When I traveled to Senegal on a High School summer exchange program, I learned much the same phrases in Wolof. “Where is your family?” “They are here,” was a classic exchange between strangers or friends. What I didn’t quite understand at age 16, I began to see more clearly while studying in Nepal: In almost any corner of the globe, family is literally the foundation of every relationship. If you want to form a friendship, begin by asking about someone’s parents, sisters, brothers, children. If you wish to grow closer to your host family, ask about children, cousins or siblings abroad.
In most beginning language courses, vocabulary for family members and questions about family almost always show up in the very first unit. In 6th grade French, I remember finding this awkward and a little bit silly. Many college language students feel much the same way.
In the U.S., these are not the first questions we are taught to ask. At least, these were not the questions I was taught to ask. For many Americans I know, inquiring about family members is intimate, almost invasive for acquaintances or strangers. Here, if you want to form a friendship, begin by talking about shared interests, food, school… Family comes later.

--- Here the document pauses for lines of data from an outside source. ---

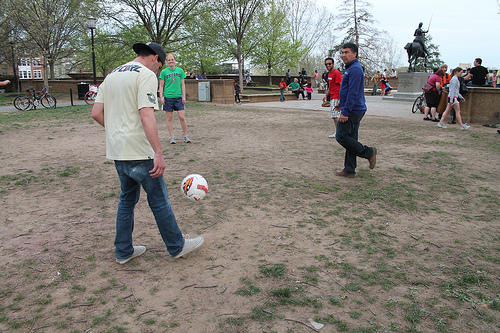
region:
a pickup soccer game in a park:
[11, 8, 411, 314]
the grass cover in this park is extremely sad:
[11, 118, 489, 331]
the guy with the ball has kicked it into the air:
[85, 38, 218, 273]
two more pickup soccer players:
[319, 37, 386, 179]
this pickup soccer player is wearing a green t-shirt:
[156, 48, 199, 148]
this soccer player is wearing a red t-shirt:
[319, 51, 345, 145]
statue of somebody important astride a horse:
[379, 12, 444, 105]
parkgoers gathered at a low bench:
[274, 70, 316, 105]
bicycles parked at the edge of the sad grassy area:
[9, 80, 72, 115]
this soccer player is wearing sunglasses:
[318, 51, 340, 78]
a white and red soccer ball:
[179, 167, 217, 207]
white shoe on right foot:
[153, 231, 218, 268]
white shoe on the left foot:
[112, 237, 151, 273]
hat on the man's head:
[135, 39, 172, 59]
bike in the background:
[7, 81, 63, 115]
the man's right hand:
[144, 147, 168, 179]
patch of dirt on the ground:
[180, 287, 223, 313]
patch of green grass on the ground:
[262, 263, 285, 279]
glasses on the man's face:
[324, 61, 334, 68]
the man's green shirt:
[155, 68, 188, 96]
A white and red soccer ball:
[179, 173, 209, 203]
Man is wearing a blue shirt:
[337, 60, 368, 114]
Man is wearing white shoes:
[175, 235, 206, 257]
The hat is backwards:
[130, 40, 168, 64]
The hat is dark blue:
[131, 38, 166, 63]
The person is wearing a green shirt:
[157, 66, 184, 98]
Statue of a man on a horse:
[404, 20, 431, 75]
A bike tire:
[411, 88, 425, 113]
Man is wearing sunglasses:
[322, 56, 337, 73]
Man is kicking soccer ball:
[89, 40, 210, 266]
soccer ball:
[173, 165, 220, 206]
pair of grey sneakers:
[100, 213, 209, 266]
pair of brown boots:
[331, 143, 379, 179]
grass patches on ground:
[244, 248, 335, 320]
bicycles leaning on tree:
[7, 83, 61, 116]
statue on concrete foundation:
[389, 16, 450, 104]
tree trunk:
[229, 59, 249, 91]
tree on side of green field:
[4, 3, 104, 79]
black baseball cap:
[125, 33, 172, 65]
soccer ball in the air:
[176, 162, 221, 205]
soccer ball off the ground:
[178, 159, 223, 218]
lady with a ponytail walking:
[438, 59, 469, 139]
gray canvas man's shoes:
[106, 227, 211, 274]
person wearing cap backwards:
[116, 24, 168, 78]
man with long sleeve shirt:
[335, 43, 370, 111]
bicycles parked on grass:
[9, 82, 67, 121]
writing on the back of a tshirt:
[78, 32, 166, 87]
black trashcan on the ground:
[73, 65, 95, 109]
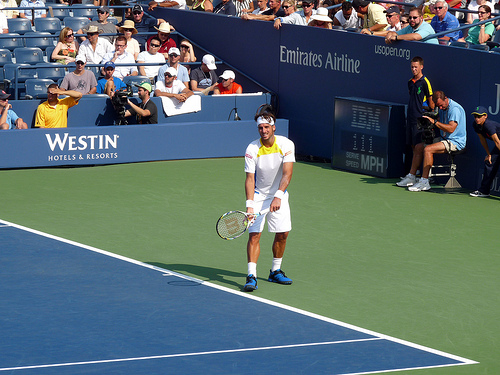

In that Tibetan language class, my teachers stressed the importance of asking about family first, before anything else. This was crucial to respectfully initiating conversations and friendships; omitting to ask about family could be perceived as inconsiderate or even offensive.
Istanbul, where I probably sat down to drink tea in every candy shop over the course of my week-long visit.
Once learned, this was a lesson I would carry with me. In Turkey, I made friends with every shopkeeper I met, exclusively by asking about family. In Italy, I remembered to ask new friends the same. Regardless of country or age, new acquaintances responded with warmth and enthusiasm to my queries. Do you have children? Where are they? What do they do? Do you have any brothers or sisters? What do they do? Where are they? Are you married? Where is your husband? Your wife? What are their names? Detailed, personal questions repeatedly forged an immediate intimacy and connection that flippant conversations about the weather or school could never produce.
I became more comfortable in the asking as I saw how people opened to my questions. When I returned home and began conducting interviews for my senior thesis work, I employed the same technique, with surprisingly similar results.
There exists in the U.S. an individualism that de-emphasizes the role of family. We are individuals. We are not where or who we come from. As I traveled and made friends, however, I found that most people do not agree. Questions about family are so crucial to forming relationships because family is crucial to forming individuals. No matter how much we pretend, we do not exist independently of it.
While hitchhiking, I bonded quickly with strangers by asking about siblings, children, parents, etc.
At least, that is the belief that drove my experience of connecting with strangers. Whether or not I believed it didn’t even matter so much; my new friends did.

So, if you are traveling and you want to make friends, after you ask “how are you?” remember to go on with, “And how is your family?” See what happens.